1. Der greise Papst und die geöffnete Tür
Guten Morgen, verehrte Hörerinnen und Hörer
Ein faszinierendes Bild ging um die Welt: Weihnachten 1999, vor genau einem Jahr: ein alter Mann, verfolgt von Kameras und Millionen Zuschauern, einsam zusammengesunken in einer großen, geöffneten Tür.
Der greise Papst, vorn über gebeugt in einem übergroßen Chormantel, im Gebet versunken bei der Eröffnung des Heiligen Jahres: Von Anfang an war es das Programm dieses Papstes, „Christus, dem Erlöser, die Türen zu öffnen“.
Das Bild hat Symbolwert: Es bringt die Hinfälligkeit und Gebrechlichkeit dieses Menschen zum Ausdruck, seine Zerbrechlichkeit angesichts der übergroßen Aufgabe, den Menschen die Tür zum christlichen Glauben aufzustoßen.
Zum Glück hat Gott selbst die Tore weit aufgemacht, die Tore seiner Güte; darin finden wir Menschen Vergebung, Trost, Zuversicht, Perspektive. Gott hat es sich nicht nehmen lassen, aus der Höhe und Erhabenheit des Himmels herabzusteigen und in Jesus den Weg zu uns zu suchen. Der Tür zum Himmel, zum Vater, steht offen.
Eben dieser Jesus hat einmal in einem Bild von sich gesagt, er selbst sei die Tür, durch die man zu Gott gelangen kann. Könnte es nicht ein Versuch wert sein, sich neu mit diesem Jesus auseinanderzusetzen? Da wäre zum Beispiel die Möglichkeit, sich mit der Bibel zu beschäftigen und nachzulesen, was dieser Jesus gesagt und getan hat, wie er gelebt hat, wie gestorben ist. Man könnte auch in eine der geöffneten Kirchen eintreten; dort sind in diesen Tagen Weihnachtskrippen aufgebaut und laden zum Verweilen ein. Vielleicht läßt sich dort auch ein kleines Licht anzünden, als Zeichen für unseren guten Willen und den oft so schwachen Glauben. Und warum versuchen wir nicht, wieder ein persönliches Gespräch mit Gott anzufangen, wenn auch holperig, vielleicht nach Jahren ...
Verehrte Hörerinnen und Hörer, die Türen sind offen, das ist die Botschaft von Weihnachten. Wer so versucht, sich auf diesen Jesus einzulassen, ihm nachzugehen, wird möglicherweise spüren, daß sich plötzlich Türen öffnen, wie das eigene Leben Farbe bekommt, daß all das Leiden und Mühen einen Sinn hat und in der eigenen Geschichte ein roter Faden erkennbar wird. Die erste Frucht wird sein, daß wir in uns selbst den Frieden finden, einen Frieden, den man sich mit Geld nicht kaufen kann.

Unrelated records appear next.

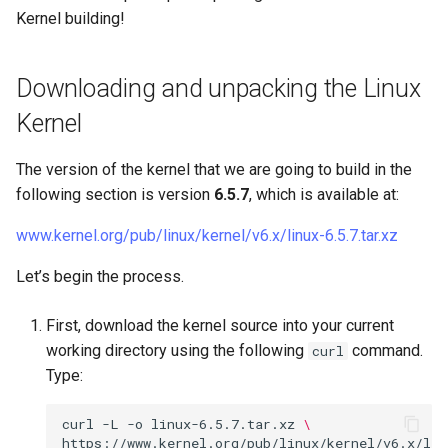
Kernel building!
Downloading and unpacking the Linux
Kernel
The version of the kernel that we are going to build in the
following section is version
6.5.7
, which is available at:
www.kernel.org/pub/linux/kernel/v6.x/linux-6.5.7.tar.xz
Let’s begin the process.
First, download the kernel source into your current
working directory using the following
command.
curl
Type:
curl
-L
-o
linux-6.5.7.tar.xz
\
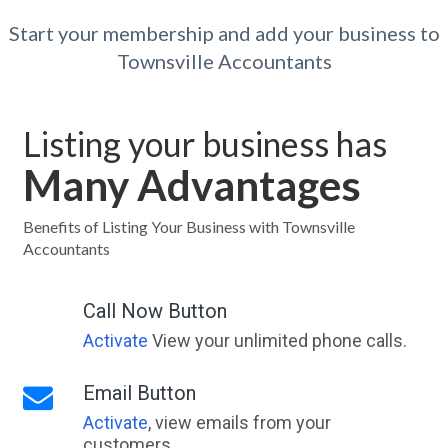
Start your membership and add your business to
Townsville Accountants
Listing your business has
Many Advantages
Benefits of Listing Your Business with Townsville
Accountants
Call Now Button
Activate
View your unlimited phone calls.
Email Button
Activate
, view emails from your
customers.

Der greise Papst in der geöffneten Tür: Ich erkenne in diesem Bild eine Kirche, in der ein ganzes Jahr lang „Tag der offenen Tür“ ist. Viele Pilger sind in diesem Jubiläumsjahr nach Rom gekommen, zwei Millionen Jugendliche allein zum Weltjugendtag; sie haben die Heilige Pforte durchschritten und mit diesem symbolischen Akt ihren Glauben erneuert.
Verehrte Hörerinnen und Hörer. Die Heilige Pforte in Rom wird in wenigen Tagen, am Fest der Heiligen Drei Könige, wieder geschlossen. Doch die Türen zu Gott, zum Leben des Himmels, bleiben offen, auch über die Jahreswende hinaus; vielleicht brauchen wir noch etwas Zeit, um an der Schwelle stehenzubleiben, aber irgendwann sollten wir uns einen Ruck geben und eintreten, am besten bald.